▶ [EXCERPT TO READ]
Tuesday, August 21, 2018

Exporting data into a file from AWS Dynamo DB table

I have created a utility to export data from dynamo db into a csv file without using AWS data pipeline. This utility queries dynamo for all the records and creates a csv file. Please note that this will be counted against the read capacity (number of reads) of your dynamo table. If you are interested in looking at code, it's on my GitHub repo. This utility uses dynamo's scan operation. You can read about scan operation on AWS documentation.

Monday, August 20, 2018

Sending data to Kinesis Firehose on AWS

In my recent project, we had a use case to send API metrics to Kinesis Firehose which then pushes data to an S3 bucket. Java code to send data to Firehose delivery stream is given below:


       

@Component
public class ApiLoggingService {

 private static final Logger LOGGER = LoggerFactory.getLogger(ApiLoggingService.class);

 @Autowired
 private AwsCredentialsProperties awsCredentialsProperties;

 @Autowired
 private AwsKinesisProperties firehoseProperties;

 private AmazonKinesisFirehose firehoseClient;

 ExecutorService executorService;

 @PostConstruct
 private void initFirehoseClient() {
  firehoseClient = AmazonKinesisFirehoseClientBuilder.standard()
    .withCredentials(AwsUtils.createCredentialsProvider(awsCredentialsProperties.getKeyId(),
      awsCredentialsProperties.getSecret()))
    .withRegion(firehoseProperties.getFirehoseRegion()).build();
  
  executorService = firehoseProperties.getThreadpoolSize() > 0
    ? Executors.newFixedThreadPool(firehoseProperties.getThreadpoolSize())
    : Executors.newFixedThreadPool(20);
 }

 /**
  * Asynchronous method to log data into AWS Kinesis Firehose delivery
  * stream. This method will not log data if value is null or empty.

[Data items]
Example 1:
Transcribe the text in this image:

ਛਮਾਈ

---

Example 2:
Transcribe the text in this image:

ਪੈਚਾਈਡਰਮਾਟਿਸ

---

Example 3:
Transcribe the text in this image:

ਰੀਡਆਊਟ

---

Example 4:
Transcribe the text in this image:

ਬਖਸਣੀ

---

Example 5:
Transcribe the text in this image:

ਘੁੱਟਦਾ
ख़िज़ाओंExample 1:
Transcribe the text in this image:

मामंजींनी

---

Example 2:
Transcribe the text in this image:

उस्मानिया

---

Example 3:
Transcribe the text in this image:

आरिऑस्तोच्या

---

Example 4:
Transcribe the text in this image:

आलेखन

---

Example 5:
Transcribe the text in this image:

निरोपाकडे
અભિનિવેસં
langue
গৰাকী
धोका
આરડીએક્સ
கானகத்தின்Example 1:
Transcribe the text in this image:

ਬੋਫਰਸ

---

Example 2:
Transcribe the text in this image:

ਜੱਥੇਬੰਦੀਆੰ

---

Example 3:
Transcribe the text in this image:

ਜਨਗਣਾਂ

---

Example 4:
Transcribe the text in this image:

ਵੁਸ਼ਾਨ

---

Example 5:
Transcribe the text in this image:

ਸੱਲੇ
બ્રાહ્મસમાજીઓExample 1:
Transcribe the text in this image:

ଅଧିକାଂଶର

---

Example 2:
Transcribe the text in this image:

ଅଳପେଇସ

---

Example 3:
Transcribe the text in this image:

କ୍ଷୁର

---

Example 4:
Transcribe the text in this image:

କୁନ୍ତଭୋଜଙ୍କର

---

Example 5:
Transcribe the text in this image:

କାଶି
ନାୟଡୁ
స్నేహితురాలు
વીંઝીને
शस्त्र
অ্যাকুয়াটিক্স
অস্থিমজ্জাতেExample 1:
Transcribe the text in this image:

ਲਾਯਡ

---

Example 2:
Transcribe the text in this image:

▶ [GIVEN INSTRUCTION]
Rewrite the passage from the DynamoDB export post, starting at the words "Exporting data into" and stopping after "on AWS documentation.". Swap "utility" for "tool" wherever it occurs.

▶ [COMPLETE OUTPUT]
Exporting data into a file from AWS Dynamo DB table

I have created a tool to export data from dynamo db into a csv file without using AWS data pipeline. This tool queries dynamo for all the records and creates a csv file. Please note that this will be counted against the read capacity (number of reads) of your dynamo table. If you are interested in looking at code, it's on my GitHub repo. This tool uses dynamo's scan operation. You can read about scan operation on AWS documentation.